- **ASSIGNMENT**: Your answer should be the complete data, copied exactly.

- **Dataset excerpts**:

◇ ◇ ◇ ◇ ◇ ◇ ◇

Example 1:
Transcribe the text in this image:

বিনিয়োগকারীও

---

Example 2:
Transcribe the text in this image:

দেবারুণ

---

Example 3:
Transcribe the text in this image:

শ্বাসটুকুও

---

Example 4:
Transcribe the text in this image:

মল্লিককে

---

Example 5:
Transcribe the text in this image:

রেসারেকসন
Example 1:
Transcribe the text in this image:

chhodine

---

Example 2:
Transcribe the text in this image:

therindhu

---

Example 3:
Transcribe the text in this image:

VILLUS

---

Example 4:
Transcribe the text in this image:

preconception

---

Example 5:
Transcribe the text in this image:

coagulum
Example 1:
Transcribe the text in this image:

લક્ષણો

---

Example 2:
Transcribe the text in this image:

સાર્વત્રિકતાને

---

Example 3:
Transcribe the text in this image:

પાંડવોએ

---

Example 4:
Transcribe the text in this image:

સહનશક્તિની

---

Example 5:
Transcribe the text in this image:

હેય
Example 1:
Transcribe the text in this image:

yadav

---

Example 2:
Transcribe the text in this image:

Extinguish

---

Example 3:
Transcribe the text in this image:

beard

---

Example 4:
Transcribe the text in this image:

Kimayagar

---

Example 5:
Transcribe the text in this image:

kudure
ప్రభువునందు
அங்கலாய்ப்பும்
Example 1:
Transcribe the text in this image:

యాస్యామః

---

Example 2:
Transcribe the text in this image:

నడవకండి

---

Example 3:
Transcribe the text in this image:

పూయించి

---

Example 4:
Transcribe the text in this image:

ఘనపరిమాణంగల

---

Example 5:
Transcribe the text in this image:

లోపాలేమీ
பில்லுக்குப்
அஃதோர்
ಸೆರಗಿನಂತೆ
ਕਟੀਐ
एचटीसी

◇ ◇ ◇ ◇ ◇ ◇ ◇

- **SOLUTION**:
Example 1:
Transcribe the text in this image:

বিনিয়োগকারীও

---

Example 2:
Transcribe the text in this image:

দেবারুণ

---

Example 3:
Transcribe the text in this image:

শ্বাসটুকুও

---

Example 4:
Transcribe the text in this image:

মল্লিককে

---

Example 5:
Transcribe the text in this image:

রেসারেকসন
Example 1:
Transcribe the text in this image:

chhodine

---

Example 2:
Transcribe the text in this image:

therindhu

---

Example 3:
Transcribe the text in this image:

VILLUS

---

Example 4:
Transcribe the text in this image:

preconception

---

Example 5:
Transcribe the text in this image:

coagulum
Example 1:
Transcribe the text in this image:

લક્ષણો

---

Example 2:
Transcribe the text in this image:

સાર્વત્રિકતાને

---

Example 3:
Transcribe the text in this image:

પાંડવોએ

---

Example 4:
Transcribe the text in this image:

સહનશક્તિની

---

Example 5:
Transcribe the text in this image:

હેય
Example 1:
Transcribe the text in this image:

yadav

---

Example 2:
Transcribe the text in this image:

Extinguish

---

Example 3:
Transcribe the text in this image:

beard

---

Example 4:
Transcribe the text in this image:

Kimayagar

---

Example 5:
Transcribe the text in this image:

kudure
ప్రభువునందు
அங்கலாய்ப்பும்
Example 1:
Transcribe the text in this image:

యాస్యామః

---

Example 2:
Transcribe the text in this image:

నడవకండి

---

Example 3:
Transcribe the text in this image:

పూయించి

---

Example 4:
Transcribe the text in this image:

ఘనపరిమాణంగల

---

Example 5:
Transcribe the text in this image:

లోపాలేమీ
பில்லுக்குப்
அஃதோர்
ಸೆರಗಿನಂತೆ
ਕਟੀਐ
एचटीसी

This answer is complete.